A porta está aberta. Através de uma visita virtual, cortesia do Palácio do Correio Velho e, claro, dos próprios anfitriões, é possível, por estes dias, entrar na casa de Manuel Alves e José Manuel Gonçalves, a célebre dupla de designers de moda portugueses que, em meados dos anos 80, iniciou uma profícua colaboração. A “Colecção Alves/Gonçalves” é agora a principal atração da leiloeira, também ela convidada a entrar neste rés-do-chão lisboeta e a inventariar 286 peças de arte, mobiliário e decoração do século XX, resultado de uma vida de viagens, interesses e paixões.
“Já estava planeado há algum tempo”, admite Manuel Alves, em conversa com o Observador. “Esta pandemia fez-nos passar mais tempo no espaço e olhar para o que fomos amontoando. A verdade é que não faz sentido ter tantas coisas e, a certa altura, surge a necessidade de mudar. Como designer, tenho de inventar novas soluções — a nível de vestuário, de estilo de vida e da minha própria casa. Não sou o tipo de pessoa que nasce e morre no mesmo sítio, com os mesmos objetos”, assinala.
Divisão após divisão, a residência contém peças de design singulares, como as cadeiras e mesas em cartão canelado de Frank Gehry. “Foi em 1984 ou 1985, quase não tinha possibilidades para comprar aquilo. Já eram bastante caras na altura, hoje são peças de colecionador. Mas lembro-me que foi uma emoção tê-las”, resume o designer.
Mas as memórias por trás de cada peça não impediram o designer de se desapegar de dezenas de peças. A vontade de fazer “um refresh, com novos objetos e novas emoções” facilitou a seleção, embora a coleção represente uma vida de aquisições. Manuel Alves destaca uma mesa art déco, a sua primeira aquisição, em 1978 — “tinha uns 22 ou 23 anos”. “Comprei-a no Porto, ao Fernando Marques de Oliveira, e paguei-a em três vezes. Sei exatamente quando, como e a quem comprei cada uma destas peças”, conta.

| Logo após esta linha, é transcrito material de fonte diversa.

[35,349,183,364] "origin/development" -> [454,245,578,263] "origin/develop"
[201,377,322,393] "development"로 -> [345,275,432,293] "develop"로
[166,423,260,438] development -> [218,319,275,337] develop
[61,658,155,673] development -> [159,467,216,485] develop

Outras peças merecem menções especiais — o centro de mesa e o candeeiro, ambos em bronze, do francês Hervé van der Straeten, a mesa de aço e vidro da Oitoemponto ou os dois candeeiros colorida, produzidos em Portugal na década de 60 — peças que o criador garante serem únicas e que, apesar de serem quatro, só um par vai a leilão.
Porcelanas da alemã Rosenthal, vidro de Murano, as célebres Lounge Chair e Ottoman de Charles Eames, um sofá de Jasper Morrison e um segundo assinado por Amanda Levete, a arquiteta que projetou o MAAT — uma viagem no tempo e por diferentes estilos, dentro de uma casa que, como o próprio designer contextualiza no catálogo, foi palco de festas e dias de celebração entre amigos.
Seja por inquietude ou por aversão à monotonia, o casal já pensa no próximo leilão, daqui a “quatro ou cinco anos”. Manuel Alves revela que há muito deixou de viajar. Prefere investir em “coisas bonitas” e o capricho não há-de dar tréguas. Parafraseia Karl Lagerfeld — “É mais fácil ser desapegado quando se tem excesso de tudo”.
“Dentro de uns dois meses, já vai haver novos objetos em casa. Talvez seja da idade — já estou nos sessentas –, faz-me impressão ver as casas sempre com as mesmas coisas”, remata. O leilão online acontece no dia 24 de março, mas já é possível licitar — os valores base variam entre os 15 e os 30.000 euros.